--- Data under study Enclosed Below ---
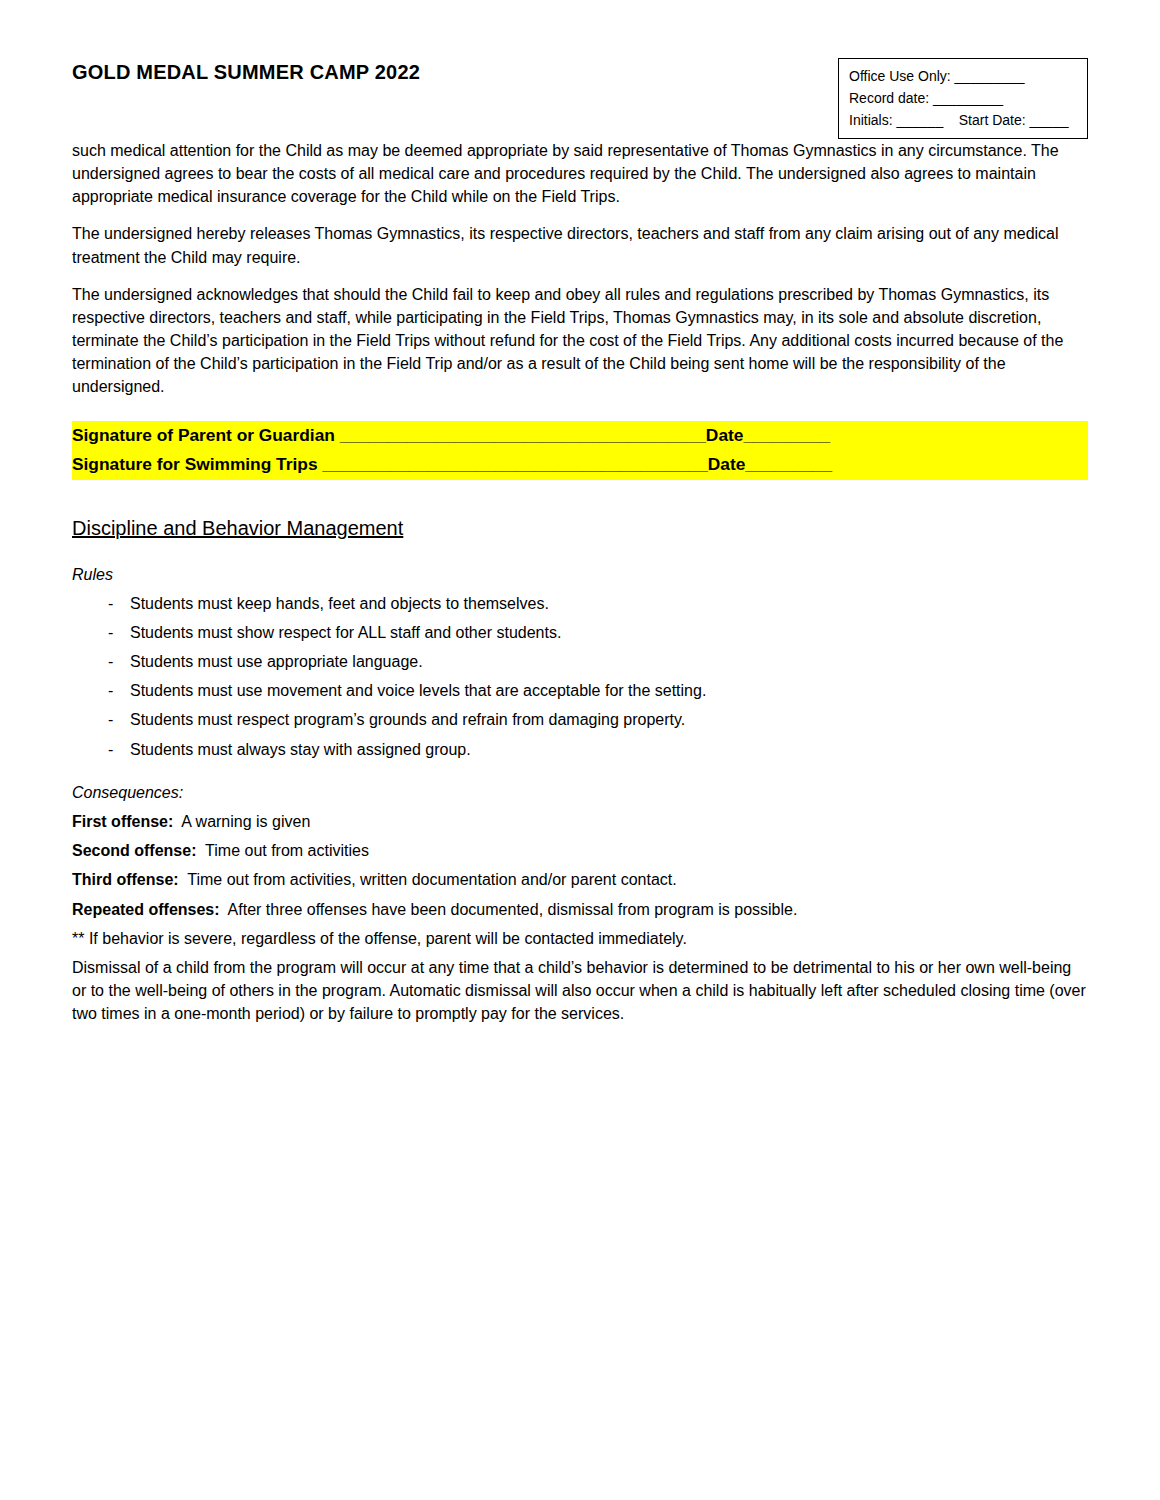Office Use Only: _________
Record date: _________
Initials: ______ Start Date: _____
GOLD MEDAL SUMMER CAMP 2022
such medical attention for the Child as may be deemed appropriate by said representative of Thomas Gymnastics in any circumstance. The undersigned agrees to bear the costs of all medical care and procedures required by the Child. The undersigned also agrees to maintain appropriate medical insurance coverage for the Child while on the Field Trips.
The undersigned hereby releases Thomas Gymnastics, its respective directors, teachers and staff from any claim arising out of any medical treatment the Child may require.
The undersigned acknowledges that should the Child fail to keep and obey all rules and regulations prescribed by Thomas Gymnastics, its respective directors, teachers and staff, while participating in the Field Trips, Thomas Gymnastics may, in its sole and absolute discretion, terminate the Child’s participation in the Field Trips without refund for the cost of the Field Trips. Any additional costs incurred because of the termination of the Child’s participation in the Field Trip and/or as a result of the Child being sent home will be the responsibility of the undersigned.
Signature of Parent or Guardian ______________________________________Date_________ Signature for Swimming Trips ________________________________________Date_________
Discipline and Behavior Management
Rules
Students must keep hands, feet and objects to themselves.
Students must show respect for ALL staff and other students.
Students must use appropriate language.
Students must use movement and voice levels that are acceptable for the setting.
Students must respect program’s grounds and refrain from damaging property.
Students must always stay with assigned group.
Consequences:
First offense: A warning is given
Second offense: Time out from activities
Third offense: Time out from activities, written documentation and/or parent contact.
Repeated offenses: After three offenses have been documented, dismissal from program is possible.
** If behavior is severe, regardless of the offense, parent will be contacted immediately.
Dismissal of a child from the program will occur at any time that a child’s behavior is determined to be detrimental to his or her own well-being or to the well-being of others in the program. Automatic dismissal will also occur when a child is habitually left after scheduled closing time (over two times in a one-month period) or by failure to promptly pay for the services.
--- End of Enclosed Data under study ---
> [What to produce]
Reproduce the material above exactly, first line through the line that contains "The undersigned hereby", minus the pictures.

> [Task response]
Office Use Only: _________
Record date: _________
Initials: ______ Start Date: _____
GOLD MEDAL SUMMER CAMP 2022
such medical attention for the Child as may be deemed appropriate by said representative of Thomas Gymnastics in any circumstance. The undersigned agrees to bear the costs of all medical care and procedures required by the Child. The undersigned also agrees to maintain appropriate medical insurance coverage for the Child while on the Field Trips.
The undersigned hereby releases Thomas Gymnastics, its respective directors, teachers and staff from any claim arising out of any medical treatment the Child may require.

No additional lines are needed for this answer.